Scientific classification
- Kingdom: Animalia
- Phylum: Chordata
- Class: Mammalia
- Infraclass: Placentalia
- Order: Artiodactyla
- Family: Cervidae
- Subfamily: Capreolinae
- Tribe: Odocoileini
- Genus: Odocoileus Rafinesque, 1832
- Type species: Odocoileus speleus Rafinesque, 1832
- Species: Odocoileus hemionus Odocoileus pandora Odocoileus virginianus †Odocoileus lucasi †Odocoileus salinae

= Odocoileus =

Genus of medium-sized deer

Odocoileus is a genus of medium-sized deer (family Cervidae) containing three species native to the Americas. The name, sometimes spelled odocoeleus, is a contraction of the Greek root odont-, meaning "tooth," and -coelus, New Latin for "hollow".

== Extant species ==

|  | Odocoileus hemionus | Mule deer | western half of North America. |
|  | Odocoileus pandora | Yucatan brown brocket | Yucatán Peninsula (Mexico, Guatemala, Belize) |
|  | Odocoileus virginianus | White-tailed deer | throughout most of the continental United States, southern Canada, Mexico, Central America, and northern portions of South America as far south as Peru and Bolivia. |

== History ==
The genus Odocoileus was named by French zoologist, Constantine S. Rafinesque, in 1832, based on teeth and part of a jaw (presumably of Odocoileus virginianus) gathered by a Mr. Wardel from an anonymous cave in Carlisle, Pennsylvania on the banks of the Conococheague Creek, and kept in the collection of a Mr. Hayden of Baltimore.

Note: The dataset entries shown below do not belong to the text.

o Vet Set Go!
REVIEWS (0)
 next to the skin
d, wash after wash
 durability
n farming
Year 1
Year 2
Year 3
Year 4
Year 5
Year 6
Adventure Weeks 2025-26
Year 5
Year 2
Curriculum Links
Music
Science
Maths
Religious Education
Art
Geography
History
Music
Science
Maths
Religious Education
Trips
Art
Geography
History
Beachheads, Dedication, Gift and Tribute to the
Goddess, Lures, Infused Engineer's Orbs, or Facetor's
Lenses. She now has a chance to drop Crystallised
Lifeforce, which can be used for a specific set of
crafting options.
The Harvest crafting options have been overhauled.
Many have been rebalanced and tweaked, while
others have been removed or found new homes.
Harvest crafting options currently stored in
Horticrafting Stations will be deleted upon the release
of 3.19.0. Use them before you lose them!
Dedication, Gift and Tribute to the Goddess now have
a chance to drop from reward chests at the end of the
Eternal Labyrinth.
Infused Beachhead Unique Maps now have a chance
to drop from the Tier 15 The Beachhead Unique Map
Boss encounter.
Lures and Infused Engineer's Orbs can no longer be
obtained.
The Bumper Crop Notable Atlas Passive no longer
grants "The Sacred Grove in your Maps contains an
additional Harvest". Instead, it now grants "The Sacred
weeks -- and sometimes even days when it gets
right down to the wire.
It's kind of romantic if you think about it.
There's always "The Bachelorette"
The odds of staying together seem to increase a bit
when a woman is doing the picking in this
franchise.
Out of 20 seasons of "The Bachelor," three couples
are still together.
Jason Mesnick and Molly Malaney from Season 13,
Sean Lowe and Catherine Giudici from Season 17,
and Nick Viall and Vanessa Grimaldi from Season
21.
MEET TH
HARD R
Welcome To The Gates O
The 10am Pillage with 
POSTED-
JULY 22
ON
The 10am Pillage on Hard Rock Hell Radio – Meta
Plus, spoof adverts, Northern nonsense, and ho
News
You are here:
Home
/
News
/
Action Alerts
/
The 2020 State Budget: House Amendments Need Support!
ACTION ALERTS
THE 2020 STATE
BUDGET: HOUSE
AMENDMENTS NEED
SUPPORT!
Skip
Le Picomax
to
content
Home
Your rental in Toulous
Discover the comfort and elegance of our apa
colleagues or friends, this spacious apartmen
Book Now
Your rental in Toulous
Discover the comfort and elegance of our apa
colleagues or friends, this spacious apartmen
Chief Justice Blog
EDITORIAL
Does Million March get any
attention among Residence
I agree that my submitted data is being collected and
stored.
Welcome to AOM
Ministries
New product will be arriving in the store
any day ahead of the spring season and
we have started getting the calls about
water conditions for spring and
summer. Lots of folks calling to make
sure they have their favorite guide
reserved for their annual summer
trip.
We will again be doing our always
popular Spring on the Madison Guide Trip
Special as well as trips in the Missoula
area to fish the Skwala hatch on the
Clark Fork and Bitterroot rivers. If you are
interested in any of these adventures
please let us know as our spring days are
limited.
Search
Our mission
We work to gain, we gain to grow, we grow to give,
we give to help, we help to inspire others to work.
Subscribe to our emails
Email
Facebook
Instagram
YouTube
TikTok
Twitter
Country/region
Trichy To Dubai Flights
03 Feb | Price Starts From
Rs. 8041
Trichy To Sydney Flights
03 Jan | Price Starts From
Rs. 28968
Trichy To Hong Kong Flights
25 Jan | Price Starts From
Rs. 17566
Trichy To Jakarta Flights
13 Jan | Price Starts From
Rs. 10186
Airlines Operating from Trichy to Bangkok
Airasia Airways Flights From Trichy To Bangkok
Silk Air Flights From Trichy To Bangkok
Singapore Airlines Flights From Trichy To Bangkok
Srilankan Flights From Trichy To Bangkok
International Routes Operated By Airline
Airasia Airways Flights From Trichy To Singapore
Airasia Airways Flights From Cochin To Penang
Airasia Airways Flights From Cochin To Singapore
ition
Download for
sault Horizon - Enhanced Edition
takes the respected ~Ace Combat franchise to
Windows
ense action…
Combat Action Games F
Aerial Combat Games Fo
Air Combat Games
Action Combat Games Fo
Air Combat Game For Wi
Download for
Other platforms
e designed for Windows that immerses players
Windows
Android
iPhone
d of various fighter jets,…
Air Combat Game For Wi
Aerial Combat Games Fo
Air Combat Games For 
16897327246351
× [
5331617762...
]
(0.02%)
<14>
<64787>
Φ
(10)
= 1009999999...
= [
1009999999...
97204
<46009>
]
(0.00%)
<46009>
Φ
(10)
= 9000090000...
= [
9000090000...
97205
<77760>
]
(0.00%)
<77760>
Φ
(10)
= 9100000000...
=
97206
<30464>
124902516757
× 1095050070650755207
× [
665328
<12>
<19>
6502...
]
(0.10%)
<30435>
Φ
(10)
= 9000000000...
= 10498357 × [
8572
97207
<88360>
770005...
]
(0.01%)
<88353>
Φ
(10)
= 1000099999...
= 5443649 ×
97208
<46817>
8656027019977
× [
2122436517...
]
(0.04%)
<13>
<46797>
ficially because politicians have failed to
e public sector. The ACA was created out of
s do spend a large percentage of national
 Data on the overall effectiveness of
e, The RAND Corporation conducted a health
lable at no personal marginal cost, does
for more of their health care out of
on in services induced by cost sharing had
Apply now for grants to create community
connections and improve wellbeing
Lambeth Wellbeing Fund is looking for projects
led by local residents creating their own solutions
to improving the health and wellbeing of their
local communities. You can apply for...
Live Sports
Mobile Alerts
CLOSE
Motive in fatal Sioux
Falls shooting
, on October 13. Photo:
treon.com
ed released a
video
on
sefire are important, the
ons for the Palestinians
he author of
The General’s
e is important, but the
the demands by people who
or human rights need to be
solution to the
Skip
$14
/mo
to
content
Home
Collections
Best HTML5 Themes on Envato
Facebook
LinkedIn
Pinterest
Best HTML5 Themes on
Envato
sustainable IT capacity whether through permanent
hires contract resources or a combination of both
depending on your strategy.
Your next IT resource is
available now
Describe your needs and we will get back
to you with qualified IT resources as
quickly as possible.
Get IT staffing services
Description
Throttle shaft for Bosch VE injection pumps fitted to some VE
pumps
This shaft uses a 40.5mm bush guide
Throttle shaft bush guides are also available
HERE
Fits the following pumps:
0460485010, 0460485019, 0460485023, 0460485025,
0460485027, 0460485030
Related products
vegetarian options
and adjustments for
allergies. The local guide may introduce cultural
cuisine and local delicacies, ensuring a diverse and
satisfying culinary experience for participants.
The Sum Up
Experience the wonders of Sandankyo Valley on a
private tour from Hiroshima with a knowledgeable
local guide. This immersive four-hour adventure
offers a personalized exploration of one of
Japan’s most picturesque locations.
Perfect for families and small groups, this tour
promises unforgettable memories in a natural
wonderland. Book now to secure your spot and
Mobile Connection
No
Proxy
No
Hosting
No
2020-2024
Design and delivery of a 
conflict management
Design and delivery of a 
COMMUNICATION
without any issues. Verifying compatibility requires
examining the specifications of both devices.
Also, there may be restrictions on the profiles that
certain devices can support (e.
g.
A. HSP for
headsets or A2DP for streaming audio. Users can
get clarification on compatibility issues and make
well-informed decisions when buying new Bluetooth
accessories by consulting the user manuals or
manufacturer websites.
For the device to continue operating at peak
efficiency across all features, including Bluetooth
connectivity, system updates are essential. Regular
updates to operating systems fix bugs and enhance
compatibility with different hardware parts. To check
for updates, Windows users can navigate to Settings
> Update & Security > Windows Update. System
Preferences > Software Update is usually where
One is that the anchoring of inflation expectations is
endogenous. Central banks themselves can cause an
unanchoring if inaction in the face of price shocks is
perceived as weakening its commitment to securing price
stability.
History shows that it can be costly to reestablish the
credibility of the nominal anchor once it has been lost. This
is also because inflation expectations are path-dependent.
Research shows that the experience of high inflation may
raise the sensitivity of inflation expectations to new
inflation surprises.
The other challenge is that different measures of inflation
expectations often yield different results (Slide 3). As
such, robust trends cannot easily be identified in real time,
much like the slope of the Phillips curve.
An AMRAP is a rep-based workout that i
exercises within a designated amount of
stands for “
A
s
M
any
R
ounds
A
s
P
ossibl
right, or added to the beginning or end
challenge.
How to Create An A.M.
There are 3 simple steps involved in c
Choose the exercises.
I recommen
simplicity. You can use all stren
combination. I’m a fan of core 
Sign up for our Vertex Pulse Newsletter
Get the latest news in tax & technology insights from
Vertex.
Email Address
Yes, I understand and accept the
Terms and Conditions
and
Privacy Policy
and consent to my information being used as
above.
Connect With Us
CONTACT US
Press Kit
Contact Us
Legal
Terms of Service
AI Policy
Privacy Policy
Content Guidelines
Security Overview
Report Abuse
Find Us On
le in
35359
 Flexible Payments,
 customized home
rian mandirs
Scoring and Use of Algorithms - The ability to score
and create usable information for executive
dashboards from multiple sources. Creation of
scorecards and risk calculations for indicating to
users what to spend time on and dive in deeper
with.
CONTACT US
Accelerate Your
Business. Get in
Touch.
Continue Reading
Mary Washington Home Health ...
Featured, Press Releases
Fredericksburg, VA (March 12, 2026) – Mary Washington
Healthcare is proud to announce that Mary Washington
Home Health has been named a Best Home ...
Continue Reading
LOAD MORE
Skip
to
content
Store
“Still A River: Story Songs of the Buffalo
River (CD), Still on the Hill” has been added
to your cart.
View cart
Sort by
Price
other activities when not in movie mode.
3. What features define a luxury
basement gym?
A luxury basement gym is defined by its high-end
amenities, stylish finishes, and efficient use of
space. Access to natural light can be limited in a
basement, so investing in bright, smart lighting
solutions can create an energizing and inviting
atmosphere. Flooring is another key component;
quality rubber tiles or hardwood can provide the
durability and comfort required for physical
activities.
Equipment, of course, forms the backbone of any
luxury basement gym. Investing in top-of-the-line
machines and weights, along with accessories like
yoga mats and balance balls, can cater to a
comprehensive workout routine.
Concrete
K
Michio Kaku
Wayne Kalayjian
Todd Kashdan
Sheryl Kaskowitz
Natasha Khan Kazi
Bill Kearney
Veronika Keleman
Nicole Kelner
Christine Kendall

Rafinesque could refer these teeth to no other living animal known to him, despite having then lived in native white-tailed deer habitat for decades (although the white-tailed deer had been previously described in the literature, between 1850 and 1900 the white-tailed deer population was reduced to 300,000 to 500,000 individuals, found only in remote locations inaccessible to humans). Rafinesque described enamel that covered the tooth, including the hollow inside, and named the species Odocoileus speleus, for "teeth well hollowed" and speleus referring to a cave.